# start of Text excerpt

Skip to content

Job Handler

The job handler is a class that is responsible for managing the job instances. It is a simple class that should be instantiated with a job type and will look into all the job instances of this type and run them if they are in the correct state.

The main usage of this is in a airflow DAG that runs periodically, checking for new jobs to run. The job handler will be instantiated with the job type that the DAG is responsible for and will run all the job instances of this type that are in the Queued state.

Class Definition

JobHandler(job_type, n_jobs=None, job_ids=None)

Class for handling jobs in the performance database.

Parameters:

  • job_type

    (str) –

    Type of the job that will be handled. It must match the name of the job type in the job_types table in the database. Currently only "Alarm Calculation" is supported.

  • n_jobs

    (int | None, default: None ) –

    Number of job instances that this handler will process. If None, all job instances of the given type will be processed. Default is None.

  • job_ids

    (list[int] | None, default: None ) –

    IDs of the job instances that will be processed. If None, the job instances will be fetched from the database.

    If this argument is used, n_jobs will be ignored. Default is None.

Source code in echo_energycalc/job_handler.py
Python
@validate_call
def __init__(
    self,
    job_type: str,
    n_jobs: int | None = None,
    job_ids: list[int] | None = None,
) -> None:
    """
    Class for handling jobs in the performance database.

    Parameters
    ----------
    job_type : str
        Type of the job that will be handled. It must match the name of the job type in the `job_types` table in the database. Currently only "Alarm Calculation" is supported.
    n_jobs : int | None, optional
        Number of job instances that this handler will process. If None, all job instances of the given type will be processed. Default is None.
    job_ids : list[int] | None, optional
        IDs of the job instances that will be processed. If None, the job instances will be fetched from the database.

# end of Text excerpt
# start of Given entries

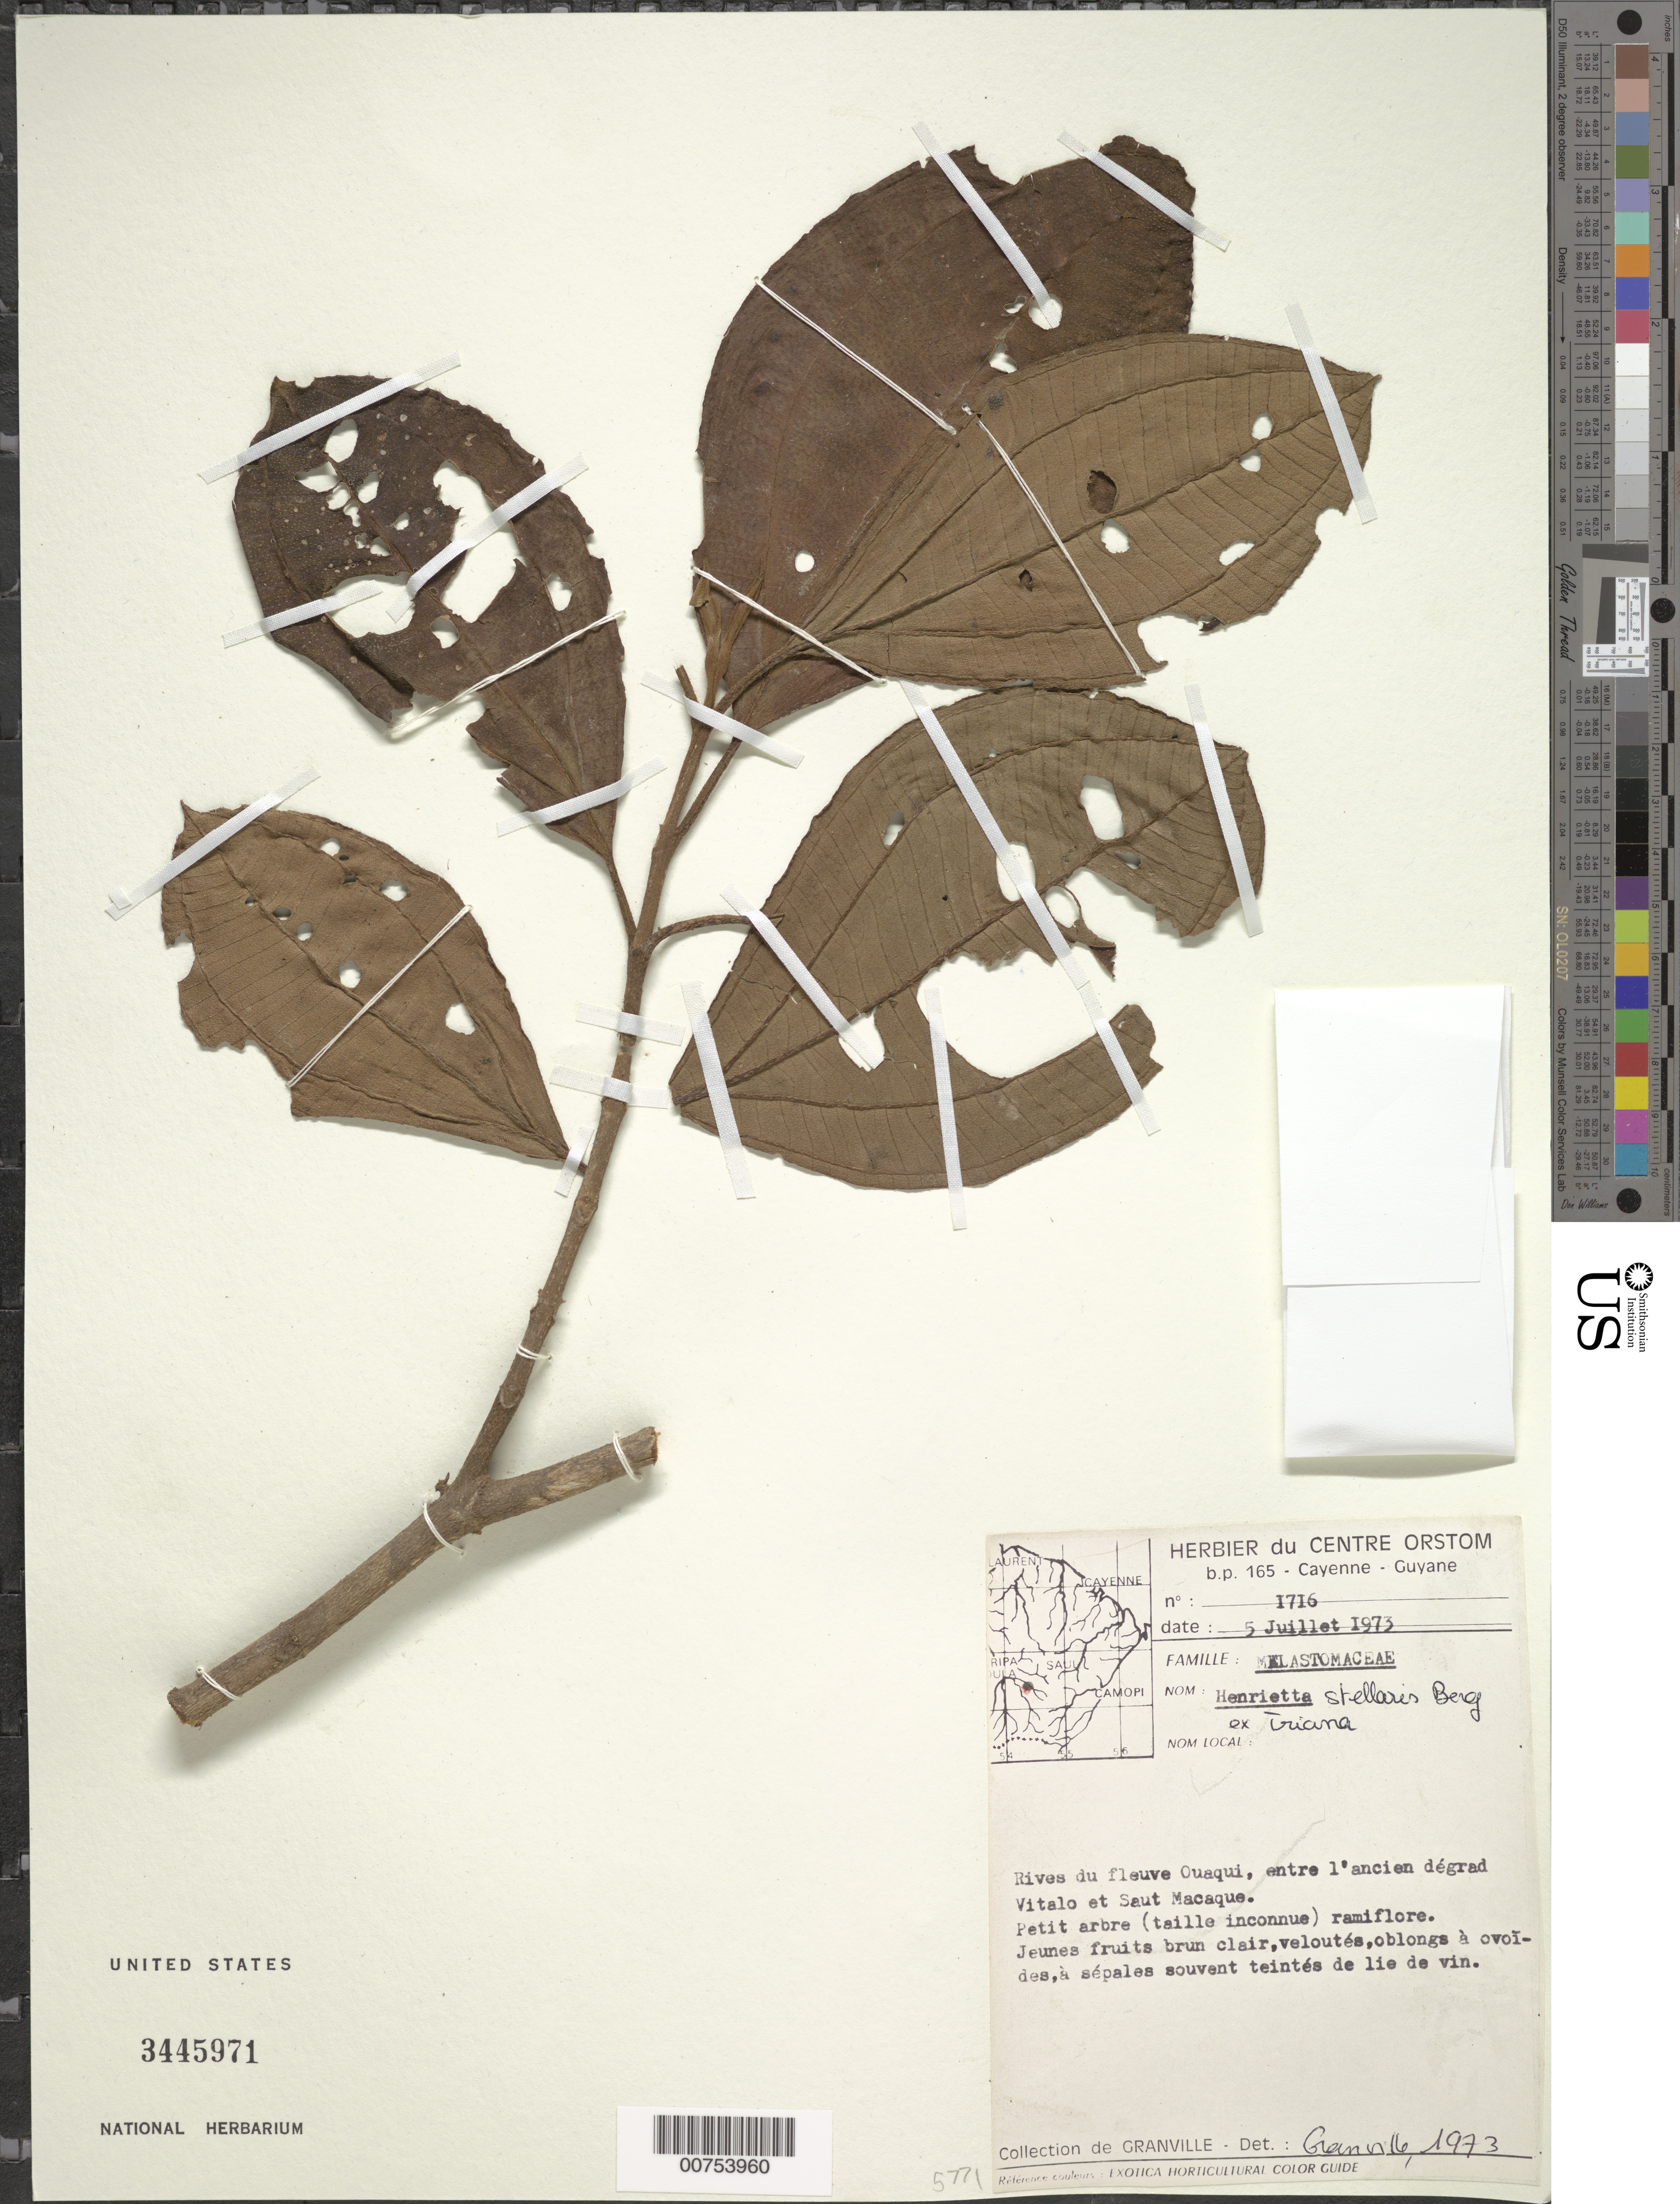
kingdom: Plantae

# end of Given entries
# start of Given entries

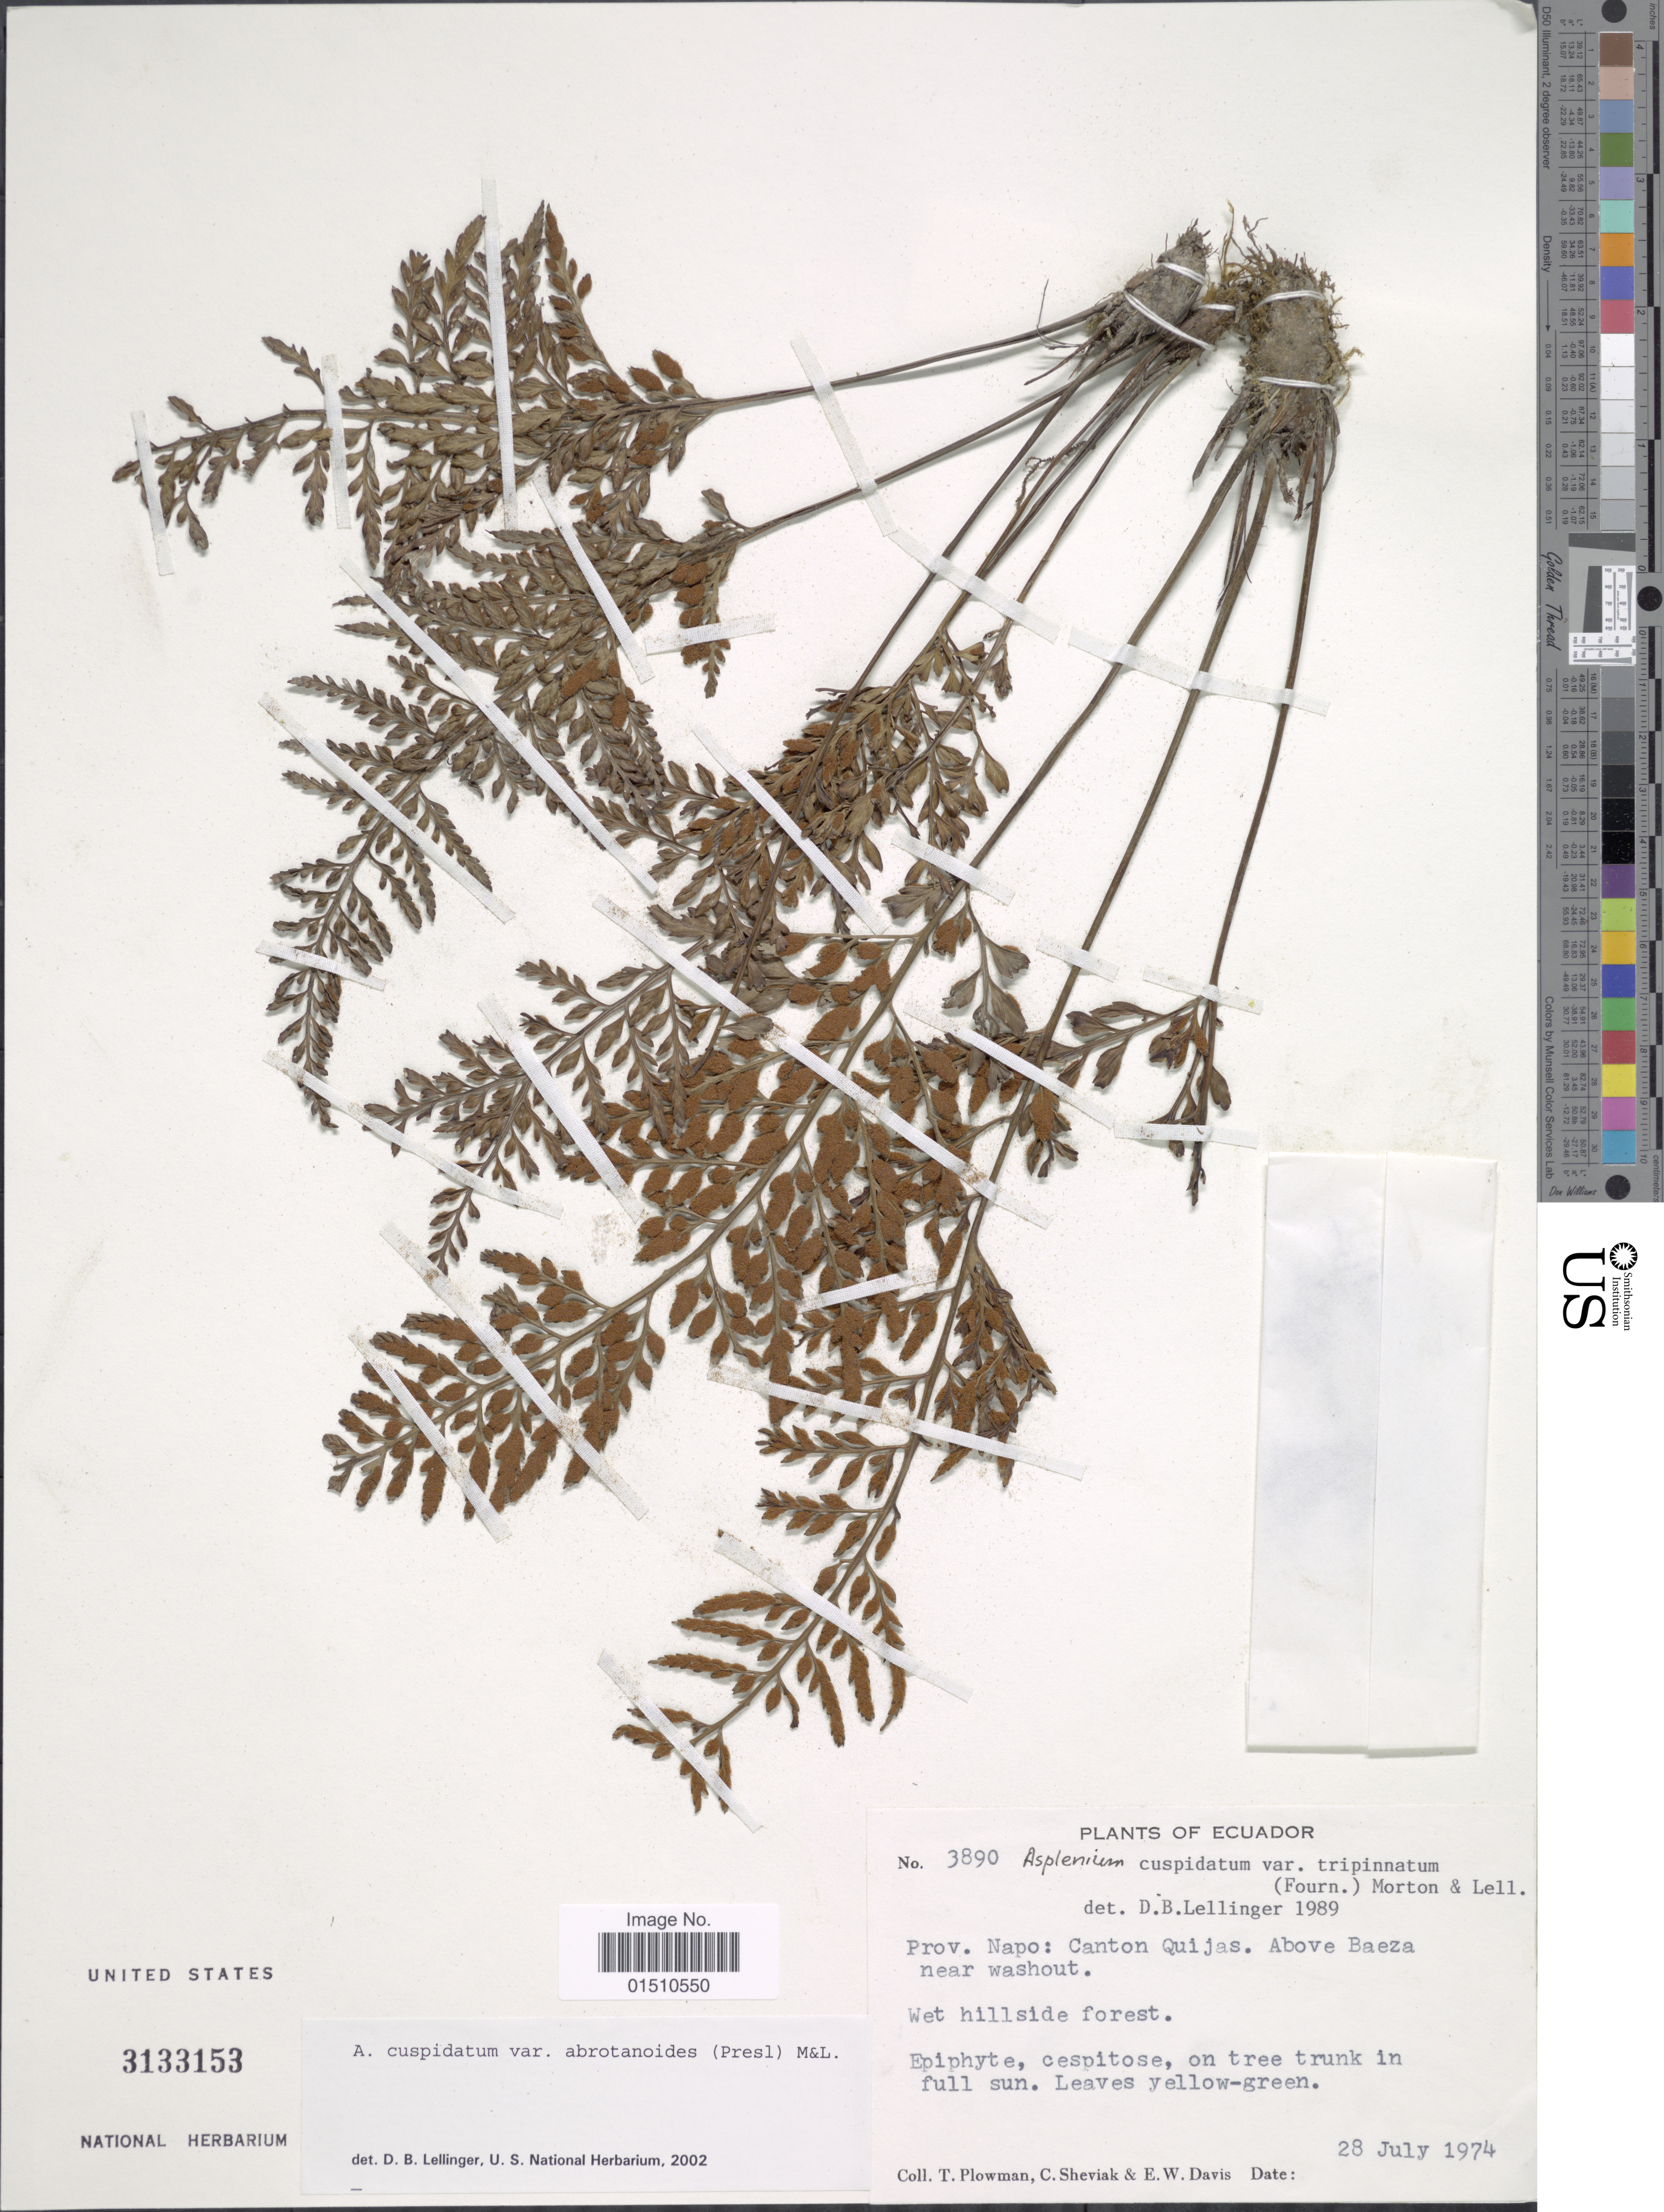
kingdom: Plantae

# end of Given entries

● Exercise requirements:
[A] Repeat the job handler documentation word for word from "The main usage" to "JobHandler(job_type, n_jobs=None, job_ids=None)".
[B] Pick up the job handler documentation where it stops and keep writing it.

● Answer set:
[A]
The main usage of this is in a airflow DAG that runs periodically, checking for new jobs to run. The job handler will be instantiated with the job type that the DAG is responsible for and will run all the job instances of this type that are in the Queued state.

Class Definition

JobHandler(job_type, n_jobs=None, job_ids=None)

[B]
        If this argument is used, `n_jobs` will be ignored. Default is None.
    """
    # creating structure that will be used to connect to performance_db
    self._job_type = job_type
    self._perfdb = PerfDB(application_name=f"{self}")

    # checking if job_type is in JOB_TYPE_CLASS_MAPPING
    if job_type not in JOB_TYPE_CLASS_MAPPING:
        raise ValueError(f"Job type {job_type} is not supported. Supported types are {list(JOB_TYPE_CLASS_MAPPING.keys())}.")
    self._job_type_class: type[JobInstance] = JOB_TYPE_CLASS_MAPPING[job_type]

    # checking if job type exists in performance_db
    job_types = self._perfdb.jobs.types.get_ids()
    if job_type not in job_types:
        raise ValueError(f"Job type {job_type} does not exist in performance_db.")
    self._job_type_id = job_types[job_type]

    self._n_jobs = n_jobs
    self._job_ids: list[int] = self._get_jobs(job_ids)

job_ids property

IDs of the job instances that will be processed.

Returns:

  • list[int]

    IDs of the job instances that will be processed.

job_type property

Type of the job that will be handled. It matches the name of the job type in the job_types table in the database.

Returns:

  • str

    Type of the job that will be handled.

job_type_id property

ID of the job type in the database.

Returns:

  • int

    ID of the job type in the database.

run_jobs(skip_test=True, max_workers=2)

Runs the job instances that this handler will process.

Parameters:

  • skip_test

    (bool, default: True ) –

    If True, jobs that have "test" in the description will be skipped. Default is True.

  • max_workers

    (int, default: 2 ) –

    Number of jobs to execute concurrently using threads. The GIL is released during all DB/network I/O (the dominant cost of each job), so threads provide real parallelism here. Each job opens its own PerfDB connection — set this no higher than your database's connection limit allows. Default is 2.

Returns:

  • list[int]

    List of job instance ids that failed to run.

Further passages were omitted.